§ **EXERCISE 1**: From the fish camp story, list every kind of mess it says was left on the patio after the fish fry.
§ **EXERCISE 2**: In the fish camp story, why does the narrator say the Cape Buffalo hunters on TV use the term "Dugga Boy" within earshot of the PH?
§ **EXERCISE 3**: According to the fish camp story, what do some folks call spotted skunks?

Provo and I were polishing off our third-to-last or fourth-to-last evening drinks on the front stoop of Uncle Joe’s Fish Camp down in Clewiston during a duck trip a couple Decembers ago. The crowd had dispersed for the evening and left us to blather away on a tailgate about whatever subjects the Beam would lead us to.
And it was quite the mess on the patio – a collection of duck hunters is a savage band of outdoorsmen who can be quite cavemanish. We’d had a fish fry, and grease and small flecks of burned breading had covered the concrete and empty beer cans strewn between our various rooms as if one would finish a beer and just drop the can wherever. No, wait, that’s exactly what happened. It’s all very classy, as you can imagine.
Well, this spotted skunk, oblivious or undeterred by our drivel and boastings, snuck out of the dark and under the patio lights, no doubt lured in by the smell of cooked fish. He was clearly a camp veteran, knowing how and when to get a free meal. He shuffled about, eating the detritus of our earlier feast like burned fish breading was part of its natural diet, something game managers may want to consider if interested in bolstering spotted skunk populations on their property. Maybe it was just the whiskey talking, but this guy was about the most adorable little creature I’d ever seen. Cute as a button with a striking coat of white blotches mottling with the black hairs, he’d last about ten minutes in a Petco before a downtrodden mother was whined into taking him home to a loving family.
Some folks call them civet cats – I don’t know why. “Spotted skunk” was as an apt description of the animal as you’d think necessary. Not sure why people want to make up different names for the same thing. It reminds me of the TV shows where American Cape Buffalo hunters on an African safari almost wet themselves with excitement using the term “Dugga Boy” within earshot of the PH just to let him know they are hip and savvy to the Dark Continent’s dialect and bush tradition. I’d like to think these PH’s get together later - much like teachers in the school’s faculty lounge - to poke fun at these Great White Hunters.

§ **THE DATA**:
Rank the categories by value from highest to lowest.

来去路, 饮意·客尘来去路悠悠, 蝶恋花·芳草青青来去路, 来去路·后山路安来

§ **ANSWER SECTION 1**: Grease, small flecks of burned breading, and empty beer cans.

§ **ANSWER SECTION 2**: The hunters use the term to show the PH that they are hip to and savvy about the Dark Continent's dialect and bush tradition.

§ **ANSWER SECTION 3**: Civet cats.